BRIEF:
Rewrite all of the material below as a numbered list, with one line per number and any blank lines left out.

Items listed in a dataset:
# # # # # # #

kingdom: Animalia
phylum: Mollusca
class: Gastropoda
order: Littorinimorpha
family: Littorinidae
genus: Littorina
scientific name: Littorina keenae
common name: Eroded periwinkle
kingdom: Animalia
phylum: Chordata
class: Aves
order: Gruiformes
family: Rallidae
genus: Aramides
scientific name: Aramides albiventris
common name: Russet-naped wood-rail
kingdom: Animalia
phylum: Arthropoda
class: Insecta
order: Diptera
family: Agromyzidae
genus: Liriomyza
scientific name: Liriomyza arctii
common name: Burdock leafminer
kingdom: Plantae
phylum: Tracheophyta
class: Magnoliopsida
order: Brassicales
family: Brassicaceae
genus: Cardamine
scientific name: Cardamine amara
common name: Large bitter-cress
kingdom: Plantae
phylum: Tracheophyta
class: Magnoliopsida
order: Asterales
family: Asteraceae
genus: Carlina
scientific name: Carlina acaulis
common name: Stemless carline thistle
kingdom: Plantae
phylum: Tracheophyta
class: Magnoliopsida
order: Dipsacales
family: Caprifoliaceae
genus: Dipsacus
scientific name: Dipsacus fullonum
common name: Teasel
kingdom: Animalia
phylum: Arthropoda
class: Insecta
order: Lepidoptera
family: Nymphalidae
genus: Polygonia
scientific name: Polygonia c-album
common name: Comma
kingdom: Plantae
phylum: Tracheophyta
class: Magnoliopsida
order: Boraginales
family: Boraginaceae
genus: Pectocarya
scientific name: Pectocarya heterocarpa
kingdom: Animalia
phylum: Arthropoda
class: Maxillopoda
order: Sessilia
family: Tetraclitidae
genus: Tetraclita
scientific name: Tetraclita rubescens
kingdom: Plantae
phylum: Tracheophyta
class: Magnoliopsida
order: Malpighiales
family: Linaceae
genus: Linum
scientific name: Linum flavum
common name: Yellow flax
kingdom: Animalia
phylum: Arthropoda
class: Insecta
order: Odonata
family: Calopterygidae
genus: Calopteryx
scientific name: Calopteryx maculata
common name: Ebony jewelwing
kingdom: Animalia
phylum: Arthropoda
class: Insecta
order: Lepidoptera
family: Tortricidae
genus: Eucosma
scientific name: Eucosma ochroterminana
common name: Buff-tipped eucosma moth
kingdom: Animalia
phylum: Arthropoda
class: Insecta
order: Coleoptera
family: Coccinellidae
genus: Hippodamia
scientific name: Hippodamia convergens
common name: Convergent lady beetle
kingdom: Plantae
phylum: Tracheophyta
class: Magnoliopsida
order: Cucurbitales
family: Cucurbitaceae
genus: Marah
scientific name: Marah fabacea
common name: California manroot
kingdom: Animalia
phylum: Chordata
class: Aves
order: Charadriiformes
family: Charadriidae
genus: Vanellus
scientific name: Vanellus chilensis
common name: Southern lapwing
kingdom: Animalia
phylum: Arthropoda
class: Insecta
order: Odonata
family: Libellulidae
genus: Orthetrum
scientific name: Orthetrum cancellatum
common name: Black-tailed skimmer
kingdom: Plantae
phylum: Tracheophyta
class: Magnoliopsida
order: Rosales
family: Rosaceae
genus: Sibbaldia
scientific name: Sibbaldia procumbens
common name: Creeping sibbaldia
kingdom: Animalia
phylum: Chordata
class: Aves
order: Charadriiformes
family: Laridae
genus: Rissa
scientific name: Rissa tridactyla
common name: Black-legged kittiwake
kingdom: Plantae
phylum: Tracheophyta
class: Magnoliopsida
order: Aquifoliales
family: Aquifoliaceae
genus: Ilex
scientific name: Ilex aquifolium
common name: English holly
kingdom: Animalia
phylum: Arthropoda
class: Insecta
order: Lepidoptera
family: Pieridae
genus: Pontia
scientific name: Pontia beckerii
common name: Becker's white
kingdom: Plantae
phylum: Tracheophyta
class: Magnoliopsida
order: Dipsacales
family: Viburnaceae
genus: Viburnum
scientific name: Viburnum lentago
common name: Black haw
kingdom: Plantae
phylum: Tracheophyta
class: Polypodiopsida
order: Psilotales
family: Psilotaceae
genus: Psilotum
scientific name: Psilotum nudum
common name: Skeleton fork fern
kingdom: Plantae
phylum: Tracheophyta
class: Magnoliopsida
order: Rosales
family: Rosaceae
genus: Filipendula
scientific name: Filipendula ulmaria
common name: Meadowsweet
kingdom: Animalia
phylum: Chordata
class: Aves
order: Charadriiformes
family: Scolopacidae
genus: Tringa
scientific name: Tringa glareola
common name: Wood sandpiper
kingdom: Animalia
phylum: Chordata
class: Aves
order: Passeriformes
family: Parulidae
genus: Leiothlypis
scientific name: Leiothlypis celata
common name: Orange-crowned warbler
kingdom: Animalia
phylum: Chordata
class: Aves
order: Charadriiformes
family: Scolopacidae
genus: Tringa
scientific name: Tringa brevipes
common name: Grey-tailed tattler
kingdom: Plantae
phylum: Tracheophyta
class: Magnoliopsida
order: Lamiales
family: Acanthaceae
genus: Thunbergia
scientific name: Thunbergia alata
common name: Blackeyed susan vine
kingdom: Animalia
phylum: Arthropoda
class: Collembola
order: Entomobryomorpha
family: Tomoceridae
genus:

# # # # # # #

RESULT FOR THIS EXERCISE:
1. kingdom: Animalia
2. phylum: Mollusca
3. class: Gastropoda
4. order: Littorinimorpha
5. family: Littorinidae
6. genus: Littorina
7. scientific name: Littorina keenae
8. common name: Eroded periwinkle
9. kingdom: Animalia
10. phylum: Chordata
11. class: Aves
12. order: Gruiformes
13. family: Rallidae
14. genus: Aramides
15. scientific name: Aramides albiventris
16. common name: Russet-naped wood-rail
17. kingdom: Animalia
18. phylum: Arthropoda
19. class: Insecta
20. order: Diptera
21. family: Agromyzidae
22. genus: Liriomyza
23. scientific name: Liriomyza arctii
24. common name: Burdock leafminer
25. kingdom: Plantae
26. phylum: Tracheophyta
27. class: Magnoliopsida
28. order: Brassicales
29. family: Brassicaceae
30. genus: Cardamine
31. scientific name: Cardamine amara
32. common name: Large bitter-cress
33. kingdom: Plantae
34. phylum: Tracheophyta
35. class: Magnoliopsida
36. order: Asterales
37. family: Asteraceae
38. genus: Carlina
39. scientific name: Carlina acaulis
40. common name: Stemless carline thistle
41. kingdom: Plantae
42. phylum: Tracheophyta
43. class: Magnoliopsida
44. order: Dipsacales
45. family: Caprifoliaceae
46. genus: Dipsacus
47. scientific name: Dipsacus fullonum
48. common name: Teasel
49. kingdom: Animalia
50. phylum: Arthropoda
51. class: Insecta
52. order: Lepidoptera
53. family: Nymphalidae
54. genus: Polygonia
55. scientific name: Polygonia c-album
56. common name: Comma
57. kingdom: Plantae
58. phylum: Tracheophyta
59. class: Magnoliopsida
60. order: Boraginales
61. family: Boraginaceae
62. genus: Pectocarya
63. scientific name: Pectocarya heterocarpa
64. kingdom: Animalia
65. phylum: Arthropoda
66. class: Maxillopoda
67. order: Sessilia
68. family: Tetraclitidae
69. genus: Tetraclita
70. scientific name: Tetraclita rubescens
71. kingdom: Plantae
72. phylum: Tracheophyta
73. class: Magnoliopsida
74. order: Malpighiales
75. family: Linaceae
76. genus: Linum
77. scientific name: Linum flavum
78. common name: Yellow flax
79. kingdom: Animalia
80. phylum: Arthropoda
81. class: Insecta
82. order: Odonata
83. family: Calopterygidae
84. genus: Calopteryx
85. scientific name: Calopteryx maculata
86. common name: Ebony jewelwing
87. kingdom: Animalia
88. phylum: Arthropoda
89. class: Insecta
90. order: Lepidoptera
91. family: Tortricidae
92. genus: Eucosma
93. scientific name: Eucosma ochroterminana
94. common name: Buff-tipped eucosma moth
95. kingdom: Animalia
96. phylum: Arthropoda
97. class: Insecta
98. order: Coleoptera
99. family: Coccinellidae
100. genus: Hippodamia
101. scientific name: Hippodamia convergens
102. common name: Convergent lady beetle
103. kingdom: Plantae
104. phylum: Tracheophyta
105. class: Magnoliopsida
106. order: Cucurbitales
107. family: Cucurbitaceae
108. genus: Marah
109. scientific name: Marah fabacea
110. common name: California manroot
111. kingdom: Animalia
112. phylum: Chordata
113. class: Aves
114. order: Charadriiformes
115. family: Charadriidae
116. genus: Vanellus
117. scientific name: Vanellus chilensis
118. common name: Southern lapwing
119. kingdom: Animalia
120. phylum: Arthropoda
121. class: Insecta
122. order: Odonata
123. family: Libellulidae
124. genus: Orthetrum
125. scientific name: Orthetrum cancellatum
126. common name: Black-tailed skimmer
127. kingdom: Plantae
128. phylum: Tracheophyta
129. class: Magnoliopsida
130. order: Rosales
131. family: Rosaceae
132. genus: Sibbaldia
133. scientific name: Sibbaldia procumbens
134. common name: Creeping sibbaldia
135. kingdom: Animalia
136. phylum: Chordata
137. class: Aves
138. order: Charadriiformes
139. family: Laridae
140. genus: Rissa
141. scientific name: Rissa tridactyla
142. common name: Black-legged kittiwake
143. kingdom: Plantae
144. phylum: Tracheophyta
145. class: Magnoliopsida
146. order: Aquifoliales
147. family: Aquifoliaceae
148. genus: Ilex
149. scientific name: Ilex aquifolium
150. common name: English holly
151. kingdom: Animalia
152. phylum: Arthropoda
153. class: Insecta
154. order: Lepidoptera
155. family: Pieridae
156. genus: Pontia
157. scientific name: Pontia beckerii
158. common name: Becker's white
159. kingdom: Plantae
160. phylum: Tracheophyta
161. class: Magnoliopsida
162. order: Dipsacales
163. family: Viburnaceae
164. genus: Viburnum
165. scientific name: Viburnum lentago
166. common name: Black haw
167. kingdom: Plantae
168. phylum: Tracheophyta
169. class: Polypodiopsida
170. order: Psilotales
171. family: Psilotaceae
172. genus: Psilotum
173. scientific name: Psilotum nudum
174. common name: Skeleton fork fern
175. kingdom: Plantae
176. phylum: Tracheophyta
177. class: Magnoliopsida
178. order: Rosales
179. family: Rosaceae
180. genus: Filipendula
181. scientific name: Filipendula ulmaria
182. common name: Meadowsweet
183. kingdom: Animalia
184. phylum: Chordata
185. class: Aves
186. order: Charadriiformes
187. family: Scolopacidae
188. genus: Tringa
189. scientific name: Tringa glareola
190. common name: Wood sandpiper
191. kingdom: Animalia
192. phylum: Chordata
193. class: Aves
194. order: Passeriformes
195. family: Parulidae
196. genus: Leiothlypis
197. scientific name: Leiothlypis celata
198. common name: Orange-crowned warbler
199. kingdom: Animalia
200. phylum: Chordata
201. class: Aves
202. order: Charadriiformes
203. family: Scolopacidae
204. genus: Tringa
205. scientific name: Tringa brevipes
206. common name: Grey-tailed tattler
207. kingdom: Plantae
208. phylum: Tracheophyta
209. class: Magnoliopsida
210. order: Lamiales
211. family: Acanthaceae
212. genus: Thunbergia
213. scientific name: Thunbergia alata
214. common name: Blackeyed susan vine
215. kingdom: Animalia
216. phylum: Arthropoda
217. class: Collembola
218. order: Entomobryomorpha
219. family: Tomoceridae
220. genus:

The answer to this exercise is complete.